Yeah I've heard of the dogs that really try to escape. Scary! I am lucky he doesn't do that.


----------



## martemchik (Nov 23, 2010)

Takes a while, but they figure it out. Mine has caught on to the fact that once I grab his leash he can jump out. He's also to the point that his heeling is very good off leash and the first time I told him to jump out without holding his leash he looked at me like "are you sure? you're not holding my leash!" Then he went, it was funny.

Just stick with it, he's still young, I had that problem a few months ago, I wanted a fully grown, fully trained, GSD that knew exactly what I wanted from him at all times. Just remind yourself that he is a puppy and still has some growing to do.


----------



## bboylayz (Sep 7, 2010)

martemchik said:


> Just remind yourself that he is a puppy and still has some growing to do.

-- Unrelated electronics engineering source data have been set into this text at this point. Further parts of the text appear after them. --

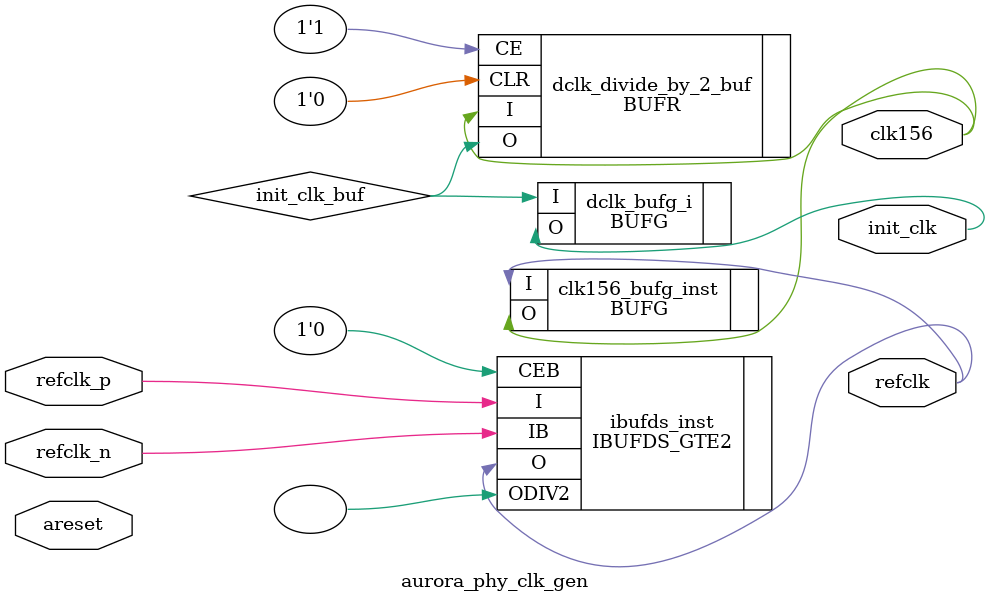
<source format=v>

module aurora_phy_clk_gen 
(
   input  areset,
   input  refclk_p,
   input  refclk_n,

   output refclk,
   output clk156,
   output init_clk
);

   wire clk156_buf;
   wire init_clk_buf;
   wire clkfbout;
   
   IBUFDS_GTE2 ibufds_inst (
      .O     (refclk),
      .ODIV2 (),
      .CEB   (1'b0),
      .I     (refclk_p),
      .IB    (refclk_n)
   );

   BUFG clk156_bufg_inst (
      .I (refclk),
      .O (clk156) 
   );

   // Divding independent clock by 2 as source for DRP clock
   BUFR # (
      .BUFR_DIVIDE ("2")
   ) dclk_divide_by_2_buf (
      .I   (clk156),
      .O   (init_clk_buf),
      .CE  (1'b1),
      .CLR (1'b0)
   );

   BUFG dclk_bufg_i (
      .I (init_clk_buf),
      .O (init_clk)
   );

endmodule




</source>
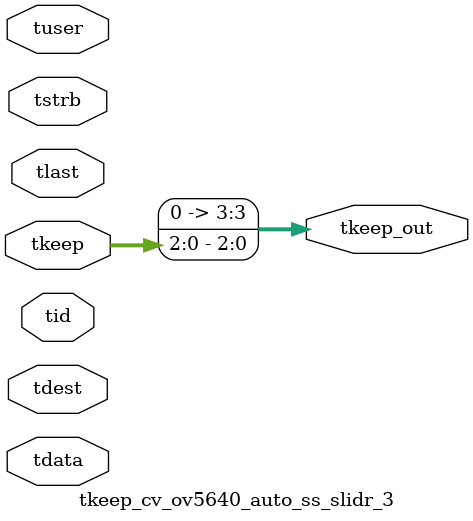
<source format=v>


`timescale 1ps/1ps

module tkeep_cv_ov5640_auto_ss_slidr_3 #
(
parameter C_S_AXIS_TDATA_WIDTH = 32,
parameter C_S_AXIS_TUSER_WIDTH = 0,
parameter C_S_AXIS_TID_WIDTH   = 0,
parameter C_S_AXIS_TDEST_WIDTH = 0,
parameter C_M_AXIS_TDATA_WIDTH = 32
)
(
input  [(C_S_AXIS_TDATA_WIDTH == 0 ? 1 : C_S_AXIS_TDATA_WIDTH)-1:0     ] tdata,
input  [(C_S_AXIS_TUSER_WIDTH == 0 ? 1 : C_S_AXIS_TUSER_WIDTH)-1:0     ] tuser,
input  [(C_S_AXIS_TID_WIDTH   == 0 ? 1 : C_S_AXIS_TID_WIDTH)-1:0       ] tid,
input  [(C_S_AXIS_TDEST_WIDTH == 0 ? 1 : C_S_AXIS_TDEST_WIDTH)-1:0     ] tdest,
input  [(C_S_AXIS_TDATA_WIDTH/8)-1:0 ] tkeep,
input  [(C_S_AXIS_TDATA_WIDTH/8)-1:0 ] tstrb,
input                                                                    tlast,
output [(C_M_AXIS_TDATA_WIDTH/8)-1:0 ] tkeep_out
);

assign tkeep_out = {tkeep[2:0]};

endmodule


</source>
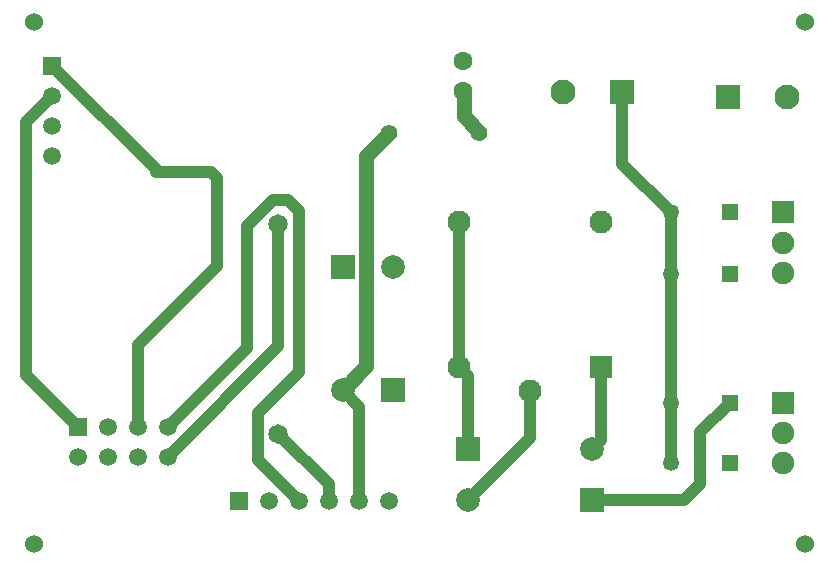
<source format=gbr>
%TF.GenerationSoftware,Altium Limited,Altium Designer,21.0.9 (235)*%
G04 Layer_Physical_Order=1*
G04 Layer_Color=255*
%FSLAX45Y45*%
%MOMM*%
%TF.SameCoordinates,CD0AAE9F-0E9C-42BF-811C-419C72380B22*%
%TF.FilePolarity,Positive*%
%TF.FileFunction,Copper,L1,Top,Signal*%
%TF.Part,Single*%
G01*
G75*
%TA.AperFunction,Conductor*%
%ADD10C,1.01600*%
%ADD11C,1.27000*%
%TA.AperFunction,ComponentPad*%
%ADD12R,1.50000X1.50000*%
%ADD13C,1.50000*%
%ADD14R,1.50000X1.50000*%
%ADD15C,2.10000*%
%ADD16R,2.10000X2.10000*%
%TA.AperFunction,WasherPad*%
%ADD17C,1.52400*%
%TA.AperFunction,ComponentPad*%
%ADD18C,2.00000*%
%ADD19R,2.00000X2.00000*%
%ADD20C,1.65000*%
%ADD21R,2.00000X2.00000*%
%ADD22C,1.95000*%
%ADD23R,1.95000X1.95000*%
%ADD24C,1.40000*%
%ADD25C,1.60000*%
%ADD26C,1.35000*%
%ADD27R,1.35000X1.35000*%
%ADD28R,1.91000X1.91000*%
%ADD29C,1.91000*%
D10*
X1260308Y3390432D02*
Y3413295D01*
X381000Y4292603D02*
X1260308Y3413295D01*
X160395Y3817998D02*
X381000Y4038603D01*
X1778195Y2594709D02*
Y3338356D01*
X1260308Y3390432D02*
X1726119D01*
X1107295Y1235532D02*
Y1923809D01*
X1778195Y2594709D01*
X1726119Y3390432D02*
X1778195Y3338356D01*
X160395Y1674432D02*
Y3817998D01*
Y1674432D02*
X599295Y1235532D01*
X2029315Y2937332D02*
X2250295Y3158312D01*
X2029315Y1903552D02*
Y2937332D01*
X1361295Y1235532D02*
X2029315Y1903552D01*
X1361295Y981532D02*
X2298555Y1918792D01*
Y2955534D01*
X2981434Y602772D02*
Y1404214D01*
X2842115Y1543533D02*
X2981434Y1404214D01*
X3908077Y1045032D02*
Y1661571D01*
X3831074Y1738574D02*
X3908077Y1661571D01*
X2298555Y1177534D02*
X2727434Y748655D01*
Y602772D02*
Y748655D01*
X5211554Y3457331D02*
Y4073251D01*
Y3457331D02*
X5619793Y3049092D01*
X5031077Y1122035D02*
Y1738574D01*
X4954074Y1045032D02*
X5031077Y1122035D01*
X2250295Y3158312D02*
X2377295D01*
X2471275Y3064332D01*
Y1695272D02*
Y3064332D01*
X2125835Y1349832D02*
X2471275Y1695272D01*
X2125835Y950371D02*
Y1349832D01*
Y950371D02*
X2473434Y602772D01*
X4954074Y615772D02*
X5732635D01*
X5869795Y752932D01*
Y1188730D01*
X6119797Y1438732D01*
X3908077Y615772D02*
X4431073Y1138768D01*
Y1538575D01*
X3831074Y1738574D02*
Y2968574D01*
X5619793Y2530932D02*
Y3049092D01*
Y1438732D02*
Y2530932D01*
Y928736D02*
Y1438732D01*
D11*
X3043715Y1748211D02*
Y3530062D01*
X2842115Y1546611D02*
X3043715Y1748211D01*
Y3530062D02*
X3238386Y3724732D01*
X2842115Y1543533D02*
Y1546611D01*
X3865887Y3862748D02*
X4000386Y3728250D01*
Y3724732D02*
Y3728250D01*
X3859573Y4076253D02*
X3865887Y4069939D01*
Y3862748D02*
Y4069939D01*
D12*
X381000Y4292603D02*
D03*
D13*
Y4038603D02*
D03*
Y3784603D02*
D03*
Y3530603D02*
D03*
X1361295Y981532D02*
D03*
X1107295D02*
D03*
X853295D02*
D03*
X599295D02*
D03*
X853295Y1235532D02*
D03*
X1107295D02*
D03*
X1361295D02*
D03*
X2219434Y602772D02*
D03*
X2473434D02*
D03*
X2727434D02*
D03*
X2981434D02*
D03*
X3235434D02*
D03*
D14*
X599295Y1235532D02*
D03*
X1965434Y602772D02*
D03*
D15*
X6603474Y4023253D02*
D03*
X4711555Y4073251D02*
D03*
D16*
X6103475Y4023253D02*
D03*
X5211554Y4073251D02*
D03*
D17*
X230614Y4658253D02*
D03*
Y238025D02*
D03*
X6755874D02*
D03*
Y4658253D02*
D03*
D18*
X3908077Y615772D02*
D03*
X4954074Y1045032D02*
D03*
X2842115Y1543533D02*
D03*
X3268835Y2589530D02*
D03*
D19*
X4954074Y615772D02*
D03*
X3908077Y1045032D02*
D03*
D20*
X2298555Y2955534D02*
D03*
Y1177534D02*
D03*
D21*
X2842115Y2589530D02*
D03*
X3268835Y1543533D02*
D03*
D22*
X4431073Y1538575D02*
D03*
X3831074Y1738574D02*
D03*
Y2968574D02*
D03*
X5031077D02*
D03*
D23*
Y1738574D02*
D03*
D24*
X3238386Y3724732D02*
D03*
X4000386D02*
D03*
D25*
X3859573Y4076253D02*
D03*
Y4330253D02*
D03*
D26*
X5619793Y928736D02*
D03*
Y1438732D02*
D03*
Y3049092D02*
D03*
Y2530932D02*
D03*
D27*
X6119797Y928731D02*
D03*
Y1438732D02*
D03*
Y3049092D02*
D03*
Y2530932D02*
D03*
D28*
X6567477Y1438732D02*
D03*
Y3049092D02*
D03*
D29*
Y1183731D02*
D03*
Y928731D02*
D03*
Y2794091D02*
D03*
Y2539091D02*
D03*
%TF.MD5,a3d8e2474a4366cf21f9f3c26c5d8db2*%
M02*

</source>
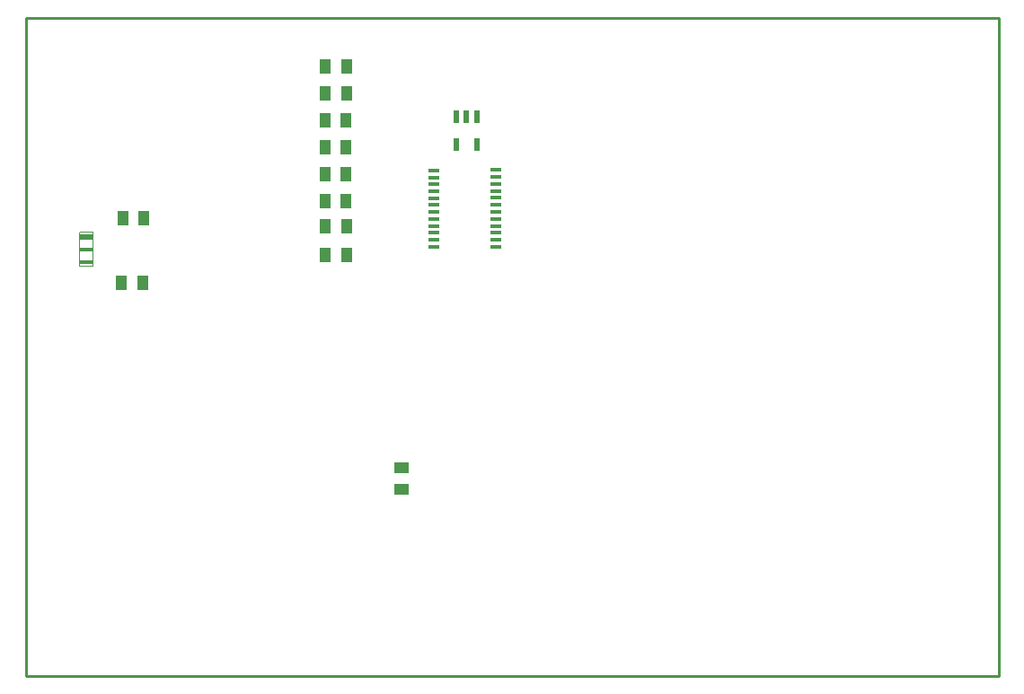
<source format=gbp>
%FSTAX24Y24*%
%MOIN*%
%SFA1B1*%

%IPPOS*%
%ADD10R,0.044000X0.056000*%
%ADD11R,0.022000X0.048000*%
%ADD12R,0.056000X0.044000*%
%ADD16C,0.010000*%
%ADD18R,0.001000X0.129300*%
%ADD19R,0.001000X0.001000*%
%ADD20R,0.001000X0.017000*%
%ADD21R,0.001000X0.016400*%
%ADD22R,0.001000X0.016300*%
%ADD23R,0.001000X0.000900*%
%ADD24R,0.001300X0.001000*%
%ADD25R,0.001300X0.017000*%
%ADD26R,0.001300X0.016400*%
%ADD27R,0.001300X0.016300*%
%ADD28R,0.001300X0.000900*%
%ADD29R,0.000900X0.001000*%
%ADD30R,0.000900X0.017000*%
%ADD31R,0.000900X0.016400*%
%ADD32R,0.000900X0.016300*%
%ADD33R,0.000900X0.000900*%
%ADD34R,0.000900X0.129300*%
%ADD49R,0.039000X0.012000*%
%LNshield2gen-1*%
%LPD*%
G54D10*
X032056Y03195D03*
X03285D03*
X032056Y033D03*
X03285D03*
X03205Y03395D03*
X032844D03*
X03205Y03495D03*
X032844D03*
X03205Y03595D03*
X032844D03*
X03205Y03695D03*
X032844D03*
X032056Y03795D03*
X03285D03*
X032056Y03895D03*
X03285D03*
X025344Y0333D03*
X02455D03*
X025294Y0309D03*
X0245D03*
G54D11*
X036926Y037062D03*
X0373D03*
X03768D03*
Y03603D03*
X036926D03*
G54D12*
X0349Y024044D03*
Y02325D03*
G54D16*
X02095Y0163D02*
Y04075D01*
Y0163D02*
X05705D01*
Y04075*
D01*
X02095D02*
X05705D01*
G54D18*
X022975Y032143D03*
G54D19*
X022985Y032785D03*
X022995D03*
X023005D03*
X023015D03*
X023025D03*
X023035D03*
X023045D03*
X023055D03*
X023065D03*
X023075D03*
X023085D03*
X023095D03*
X023105D03*
X023115D03*
X023125D03*
X023135D03*
X023145D03*
X023155D03*
X023165D03*
X023175D03*
X023185D03*
X023195D03*
X023205D03*
G54D20*
X022985Y032615D03*
X022995D03*
X023005D03*
X023015D03*
X023025D03*
X023035D03*
X023045D03*
X023055D03*
X023065D03*
X023075D03*
X023085D03*
X023095D03*
X023105D03*
X023115D03*
X023125D03*
X023135D03*
X023145D03*
X023155D03*
X023165D03*
X023175D03*
X023185D03*
X023195D03*
X023205D03*
G54D21*
X022985Y032138D03*
X022995D03*
X023005D03*
X023015D03*
X023025D03*
X023035D03*
X023045D03*
X023055D03*
X023065D03*
X023075D03*
X023085D03*
X023095D03*
X023105D03*
X023115D03*
X023125D03*
X023135D03*
X023145D03*
X023155D03*
X023165D03*
X023175D03*
X023185D03*
X023195D03*
X023205D03*
G54D22*
X022985Y031665D03*
X022995D03*
X023005D03*
X023015D03*
X023025D03*
X023035D03*
X023045D03*
X023055D03*
X023065D03*
X023075D03*
X023085D03*
X023095D03*
X023105D03*
X023115D03*
X023125D03*
X023135D03*
X023145D03*
X023155D03*
X023165D03*
X023175D03*
X023185D03*
X023195D03*
X023205D03*
G54D23*
X022985Y031501D03*
X022995D03*
X023005D03*
X023015D03*
X023025D03*
X023035D03*
X023045D03*
X023055D03*
X023065D03*
X023075D03*
X023085D03*
X023095D03*
X023105D03*
X023115D03*
X023125D03*
X023135D03*
X023145D03*
X023155D03*
X023165D03*
X023175D03*
X023185D03*
X023195D03*
X023205D03*
G54D24*
X023216Y032785D03*
G54D25*
X023216Y032615D03*
G54D26*
X023216Y032138D03*
G54D27*
X023216Y031665D03*
G54D28*
X023216Y031501D03*
G54D29*
X023227Y032785D03*
X023236D03*
X023244D03*
X023253D03*
X023262D03*
X02327D03*
X023279D03*
X023287D03*
X023296D03*
X023305D03*
X023313D03*
X023322D03*
X02333D03*
X023339D03*
X023348D03*
X023356D03*
X023365D03*
X023373D03*
X023382D03*
X023391D03*
X023399D03*
X023408D03*
X023416D03*
X023425D03*
X023434D03*
X023442D03*
X023451D03*
X023459D03*
G54D30*
X023227Y032615D03*
X023236D03*
X023244D03*
X023253D03*
X023262D03*
X02327D03*
X023279D03*
X023287D03*
X023296D03*
X023305D03*
X023313D03*
X023322D03*
X02333D03*
X023339D03*
X023348D03*
X023356D03*
X023365D03*
X023373D03*
X023382D03*
X023391D03*
X023399D03*
X023408D03*
X023416D03*
X023425D03*
X023434D03*
X023442D03*
X023451D03*
X023459D03*
G54D31*
X023227Y032138D03*
X023236D03*
X023244D03*
X023253D03*
X023262D03*
X02327D03*
X023279D03*
X023287D03*
X023296D03*
X023305D03*
X023313D03*
X023322D03*
X02333D03*
X023339D03*
X023348D03*
X023356D03*
X023365D03*
X023373D03*
X023382D03*
X023391D03*
X023399D03*
X023408D03*
X023416D03*
X023425D03*
X023434D03*
X023442D03*
X023451D03*
X023459D03*
G54D32*
X023227Y031665D03*
X023236D03*
X023244D03*
X023253D03*
X023262D03*
X02327D03*
X023279D03*
X023287D03*
X023296D03*
X023304D03*
X023313D03*
X023322D03*
X02333D03*
X023339D03*
X023347D03*
X023356D03*
X023365D03*
X023373D03*
X023382D03*
X023391D03*
X023399D03*
X023408D03*
X023416D03*
X023425D03*
X023433D03*
X023442D03*
X023451D03*
X023459D03*
G54D33*
X023227Y031501D03*
X023236D03*
X023244D03*
X023253D03*
X023262D03*
X02327D03*
X023279D03*
X023287D03*
X023296D03*
X023305D03*
X023313D03*
X023322D03*
X02333D03*
X023339D03*
X023348D03*
X023356D03*
X023365D03*
X023373D03*
X023382D03*
X023391D03*
X023399D03*
X023408D03*
X023416D03*
X023425D03*
X023434D03*
X023442D03*
X023451D03*
X023459D03*
G54D34*
X023468Y032143D03*
G54D49*
X038399Y033795D03*
Y034055D03*
Y034315D03*
Y034577D03*
X038396Y034841D03*
X038397Y035099D03*
X036101Y035064D03*
Y034814D03*
Y032248D03*
Y032504D03*
Y03276D03*
Y033016D03*
Y033272D03*
Y03353D03*
Y03379D03*
Y03404D03*
X0384Y033016D03*
Y032766D03*
Y032506D03*
Y032248D03*
X036101Y0343D03*
Y03456D03*
X0384Y033276D03*
Y033536D03*
M02*
</source>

I think that's what I always forget to keep in mind  He's just too smart and makes me forget he's still just a puppy haha


----------



## BowWowMeow (May 7, 2007)

Do you have a copy of Patricia McConnel's little booklet, "I'll Be Home Soon"? It's very useful for figuring out if your dog truly has SA. I'll Be Home Soon-Dog Behavior Problem Solving Booklets at Patricia McConnell

Rafi did have SA when I adopted him and I followed her protocol and was able to work him through it (it took 7 weeks). 

The whining is a gsd thing. I had one who was a terrible whiner and I finally realized I was subtly reinforcing it. :headbang:


----------



## bboylayz (Sep 7, 2010)

No, but I just ordered it off amazon. Thanks!

Yeah I'm always afraid I'm accidentally reinforcing certain behaviors. I try to be really cautious.


----------